What is being asked: Begin at the top of the records and copy each line exactly. The line containing "POST http://47.111.255.193:8090/wallet/gettransactionsign" is the last one to include.

Source texts of formatted documents
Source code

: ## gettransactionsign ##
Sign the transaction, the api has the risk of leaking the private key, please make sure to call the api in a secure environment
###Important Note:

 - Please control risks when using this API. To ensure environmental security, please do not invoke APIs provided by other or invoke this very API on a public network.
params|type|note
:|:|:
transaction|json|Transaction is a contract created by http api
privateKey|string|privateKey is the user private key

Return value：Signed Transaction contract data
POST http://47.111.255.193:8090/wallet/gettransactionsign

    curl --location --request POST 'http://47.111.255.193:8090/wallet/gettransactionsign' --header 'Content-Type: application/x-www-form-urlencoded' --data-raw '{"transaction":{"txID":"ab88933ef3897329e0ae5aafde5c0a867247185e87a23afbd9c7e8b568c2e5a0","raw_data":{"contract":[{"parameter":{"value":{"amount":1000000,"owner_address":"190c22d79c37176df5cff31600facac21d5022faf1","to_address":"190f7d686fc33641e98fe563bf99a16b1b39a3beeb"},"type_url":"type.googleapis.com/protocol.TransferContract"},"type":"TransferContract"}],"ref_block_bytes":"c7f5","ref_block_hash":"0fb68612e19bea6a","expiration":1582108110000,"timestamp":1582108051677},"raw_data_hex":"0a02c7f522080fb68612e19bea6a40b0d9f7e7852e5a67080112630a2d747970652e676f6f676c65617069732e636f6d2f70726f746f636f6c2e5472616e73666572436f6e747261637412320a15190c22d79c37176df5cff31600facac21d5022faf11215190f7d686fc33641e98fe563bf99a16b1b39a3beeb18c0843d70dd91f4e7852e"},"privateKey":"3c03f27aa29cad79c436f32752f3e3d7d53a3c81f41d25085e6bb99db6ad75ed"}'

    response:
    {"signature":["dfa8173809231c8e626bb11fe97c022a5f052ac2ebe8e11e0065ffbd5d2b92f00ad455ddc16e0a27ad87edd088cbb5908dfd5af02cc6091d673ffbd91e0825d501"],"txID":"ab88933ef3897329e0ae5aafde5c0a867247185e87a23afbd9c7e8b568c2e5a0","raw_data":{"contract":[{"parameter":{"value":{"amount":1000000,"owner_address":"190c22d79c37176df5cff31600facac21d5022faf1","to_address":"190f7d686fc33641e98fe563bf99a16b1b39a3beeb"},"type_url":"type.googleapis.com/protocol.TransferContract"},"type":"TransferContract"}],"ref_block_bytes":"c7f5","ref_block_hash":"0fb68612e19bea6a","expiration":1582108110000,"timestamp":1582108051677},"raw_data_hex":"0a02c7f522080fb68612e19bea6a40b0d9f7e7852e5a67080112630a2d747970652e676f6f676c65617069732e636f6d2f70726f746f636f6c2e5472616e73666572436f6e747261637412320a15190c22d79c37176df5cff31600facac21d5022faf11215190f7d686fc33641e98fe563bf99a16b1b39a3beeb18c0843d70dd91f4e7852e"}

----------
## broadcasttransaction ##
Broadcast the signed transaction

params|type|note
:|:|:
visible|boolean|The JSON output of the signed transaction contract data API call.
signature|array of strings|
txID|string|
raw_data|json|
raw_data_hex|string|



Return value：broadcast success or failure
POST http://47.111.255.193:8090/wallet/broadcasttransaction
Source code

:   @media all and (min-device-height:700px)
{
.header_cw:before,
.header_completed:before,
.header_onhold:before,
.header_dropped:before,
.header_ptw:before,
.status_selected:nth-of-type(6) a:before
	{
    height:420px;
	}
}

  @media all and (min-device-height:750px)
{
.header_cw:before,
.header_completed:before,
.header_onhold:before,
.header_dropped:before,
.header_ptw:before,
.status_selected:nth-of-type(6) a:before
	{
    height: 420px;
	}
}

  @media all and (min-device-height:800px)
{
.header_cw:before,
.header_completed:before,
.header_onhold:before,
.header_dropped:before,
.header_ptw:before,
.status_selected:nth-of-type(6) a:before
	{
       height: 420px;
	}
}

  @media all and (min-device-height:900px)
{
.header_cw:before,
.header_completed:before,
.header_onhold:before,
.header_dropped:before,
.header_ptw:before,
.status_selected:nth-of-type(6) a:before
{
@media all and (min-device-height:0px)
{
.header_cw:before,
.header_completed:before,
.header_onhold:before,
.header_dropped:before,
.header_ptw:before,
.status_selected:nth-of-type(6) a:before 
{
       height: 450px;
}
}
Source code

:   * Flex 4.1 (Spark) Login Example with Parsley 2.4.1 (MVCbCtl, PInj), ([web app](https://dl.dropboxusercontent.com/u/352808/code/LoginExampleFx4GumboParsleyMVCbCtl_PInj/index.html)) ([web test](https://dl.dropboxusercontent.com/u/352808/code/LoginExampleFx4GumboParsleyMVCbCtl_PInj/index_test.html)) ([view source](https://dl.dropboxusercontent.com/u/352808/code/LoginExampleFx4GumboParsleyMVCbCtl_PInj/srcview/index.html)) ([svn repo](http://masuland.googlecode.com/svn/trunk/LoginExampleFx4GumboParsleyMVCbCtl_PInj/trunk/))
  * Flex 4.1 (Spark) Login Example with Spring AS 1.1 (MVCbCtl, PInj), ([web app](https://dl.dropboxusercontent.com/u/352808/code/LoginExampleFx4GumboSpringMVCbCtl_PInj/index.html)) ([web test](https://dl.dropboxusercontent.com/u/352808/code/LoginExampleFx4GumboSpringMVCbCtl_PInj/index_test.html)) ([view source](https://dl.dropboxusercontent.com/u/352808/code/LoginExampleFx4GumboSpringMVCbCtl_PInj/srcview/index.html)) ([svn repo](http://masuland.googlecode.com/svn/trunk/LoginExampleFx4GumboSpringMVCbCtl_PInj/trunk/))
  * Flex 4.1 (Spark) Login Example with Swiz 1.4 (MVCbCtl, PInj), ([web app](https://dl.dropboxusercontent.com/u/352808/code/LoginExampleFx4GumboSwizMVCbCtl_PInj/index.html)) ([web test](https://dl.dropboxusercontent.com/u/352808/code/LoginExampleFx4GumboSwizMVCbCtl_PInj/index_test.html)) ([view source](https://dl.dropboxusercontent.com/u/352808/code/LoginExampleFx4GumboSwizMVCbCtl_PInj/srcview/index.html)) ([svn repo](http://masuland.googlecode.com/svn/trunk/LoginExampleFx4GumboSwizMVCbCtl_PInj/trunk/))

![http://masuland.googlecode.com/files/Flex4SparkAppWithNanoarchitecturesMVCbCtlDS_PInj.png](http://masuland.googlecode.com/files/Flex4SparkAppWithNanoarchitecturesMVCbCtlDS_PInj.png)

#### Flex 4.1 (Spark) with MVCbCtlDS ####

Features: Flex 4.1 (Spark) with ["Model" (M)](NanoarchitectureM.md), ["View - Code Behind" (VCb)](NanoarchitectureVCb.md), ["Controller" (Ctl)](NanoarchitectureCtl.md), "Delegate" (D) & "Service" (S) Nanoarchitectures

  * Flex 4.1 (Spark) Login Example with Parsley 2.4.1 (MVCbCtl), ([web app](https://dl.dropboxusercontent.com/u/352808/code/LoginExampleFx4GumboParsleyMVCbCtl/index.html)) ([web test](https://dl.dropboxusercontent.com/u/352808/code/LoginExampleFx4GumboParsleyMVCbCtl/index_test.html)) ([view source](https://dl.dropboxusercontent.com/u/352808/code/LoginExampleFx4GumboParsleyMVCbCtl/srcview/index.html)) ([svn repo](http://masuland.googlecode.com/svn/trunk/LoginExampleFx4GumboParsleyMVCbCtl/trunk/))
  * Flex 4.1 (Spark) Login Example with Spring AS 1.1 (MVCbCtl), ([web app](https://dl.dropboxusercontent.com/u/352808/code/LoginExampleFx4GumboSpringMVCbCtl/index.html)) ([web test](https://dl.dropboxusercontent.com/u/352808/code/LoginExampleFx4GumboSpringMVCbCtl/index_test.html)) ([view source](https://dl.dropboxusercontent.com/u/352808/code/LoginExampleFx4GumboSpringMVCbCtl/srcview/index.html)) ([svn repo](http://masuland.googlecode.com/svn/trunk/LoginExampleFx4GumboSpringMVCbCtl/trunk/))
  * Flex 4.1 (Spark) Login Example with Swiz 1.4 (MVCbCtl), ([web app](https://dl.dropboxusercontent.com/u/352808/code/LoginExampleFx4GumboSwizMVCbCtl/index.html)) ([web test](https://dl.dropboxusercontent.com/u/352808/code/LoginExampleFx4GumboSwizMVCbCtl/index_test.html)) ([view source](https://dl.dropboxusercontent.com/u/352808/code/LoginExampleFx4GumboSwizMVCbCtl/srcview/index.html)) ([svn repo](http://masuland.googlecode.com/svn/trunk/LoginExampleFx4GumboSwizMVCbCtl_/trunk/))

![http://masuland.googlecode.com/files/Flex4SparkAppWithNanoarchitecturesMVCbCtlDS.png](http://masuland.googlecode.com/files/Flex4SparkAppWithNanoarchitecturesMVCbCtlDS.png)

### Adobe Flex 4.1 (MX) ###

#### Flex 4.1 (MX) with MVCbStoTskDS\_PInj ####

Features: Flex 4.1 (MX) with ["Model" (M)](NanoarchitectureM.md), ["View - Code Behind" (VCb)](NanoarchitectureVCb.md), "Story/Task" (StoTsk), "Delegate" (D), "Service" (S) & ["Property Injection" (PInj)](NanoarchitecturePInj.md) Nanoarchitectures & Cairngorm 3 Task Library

Task response:
Source code

: ## gettransactionsign ##
Sign the transaction, the api has the risk of leaking the private key, please make sure to call the api in a secure environment
###Important Note:

 - Please control risks when using this API. To ensure environmental security, please do not invoke APIs provided by other or invoke this very API on a public network.
params|type|note
:|:|:
transaction|json|Transaction is a contract created by http api
privateKey|string|privateKey is the user private key

Return value：Signed Transaction contract data
POST http://47.111.255.193:8090/wallet/gettransactionsign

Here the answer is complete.